Robyn Marsack published her first two books – a selection of Edmund Blunden’s poems and a critical study of Louis MacNeice’s poetry, The Cave of Making (OUP, 1982) – while a Junior Research fellow at Oxford University. Blunden led her to Carcanet Press, where she began her editorial apprenticeship, working on books and the house journal PN Review. Alongside her immersion in the world of literary publishing, she was encouraged to try her hand at translation from French. After moving to Scotland with her husband, she became a freelance publishers’ editor, working for Carcanet and also educational publishers such as Macmillan, EUP and Yale University Press. The Open University Press published her study Sylvia Plath in 1992. Scotland gave her the opportunity to review poetry and prose for newspapers and journals.

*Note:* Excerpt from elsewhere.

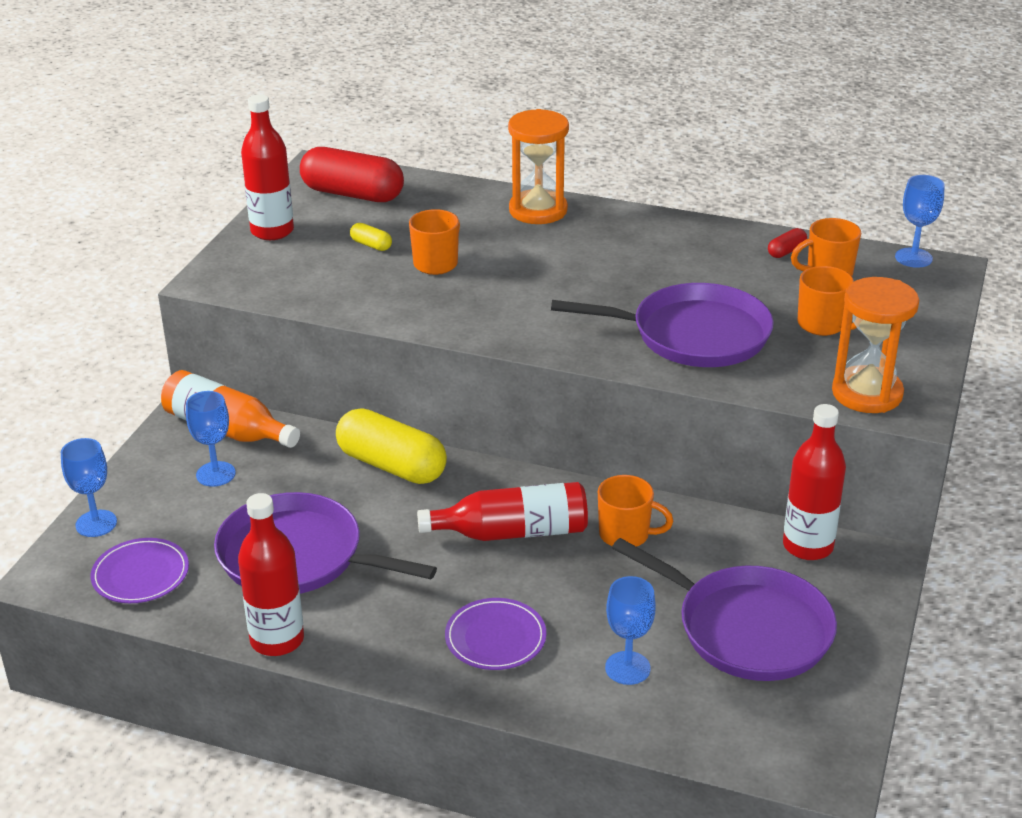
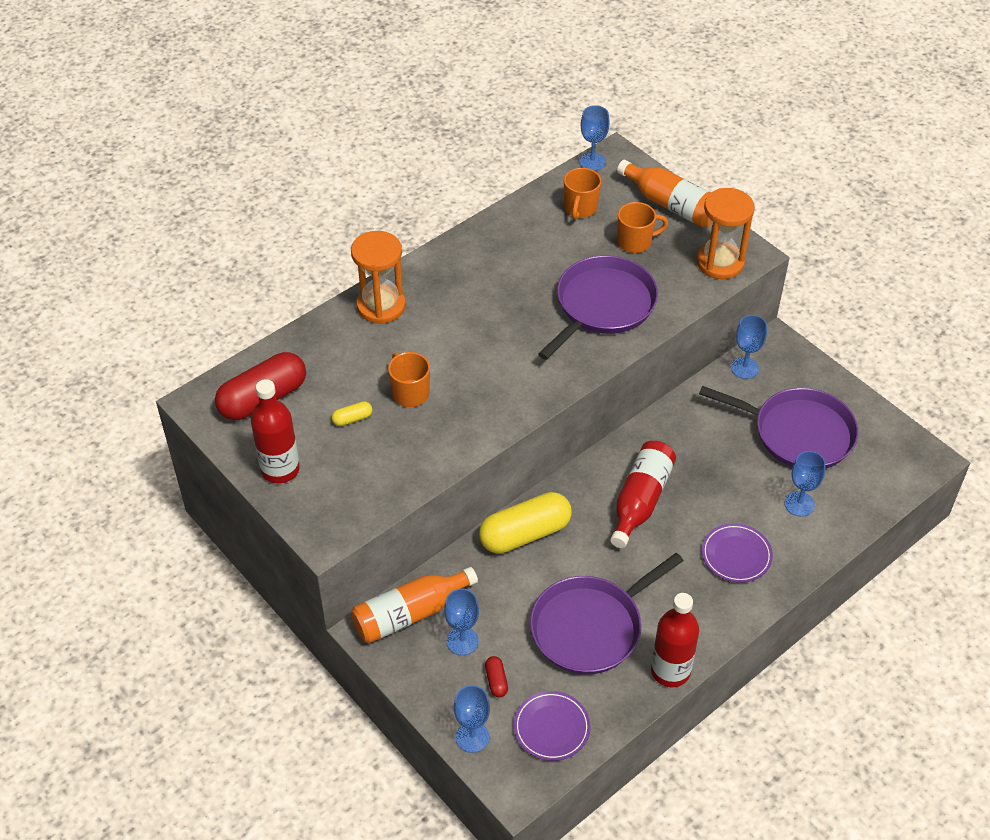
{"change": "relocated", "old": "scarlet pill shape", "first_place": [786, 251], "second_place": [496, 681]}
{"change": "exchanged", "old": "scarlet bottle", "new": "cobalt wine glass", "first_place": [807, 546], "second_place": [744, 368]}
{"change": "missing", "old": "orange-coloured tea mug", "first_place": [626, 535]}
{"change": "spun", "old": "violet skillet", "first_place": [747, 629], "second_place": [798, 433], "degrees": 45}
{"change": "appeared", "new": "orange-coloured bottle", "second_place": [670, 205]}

Robyn Marsack won the Scott-Moncrieff Prize in 1988 for her translation of the Swiss-French travel writer Nicolas Bouvier’s The Scorpion-Fish, and went on to translate his classic L’Usage du Monde / The Way of the World (Eland, 2007).
She became Director of the Scottish Poetry Library in 2000, which required a variety of writing, from blogs to business plans. She inaugurated its publishing programme, edited several poetry anthologies, and enjoyed facilitating poetry translation workshops. Having stepped down as Director in 2016, she is returning to translating Bouvier and editing a new edition of Blunden’s poetry, as well as continuing First World War research in connection with her NZ soldier-grandfather’s diary. Born in New Zealand, she has lived in Glasgow for 30 years.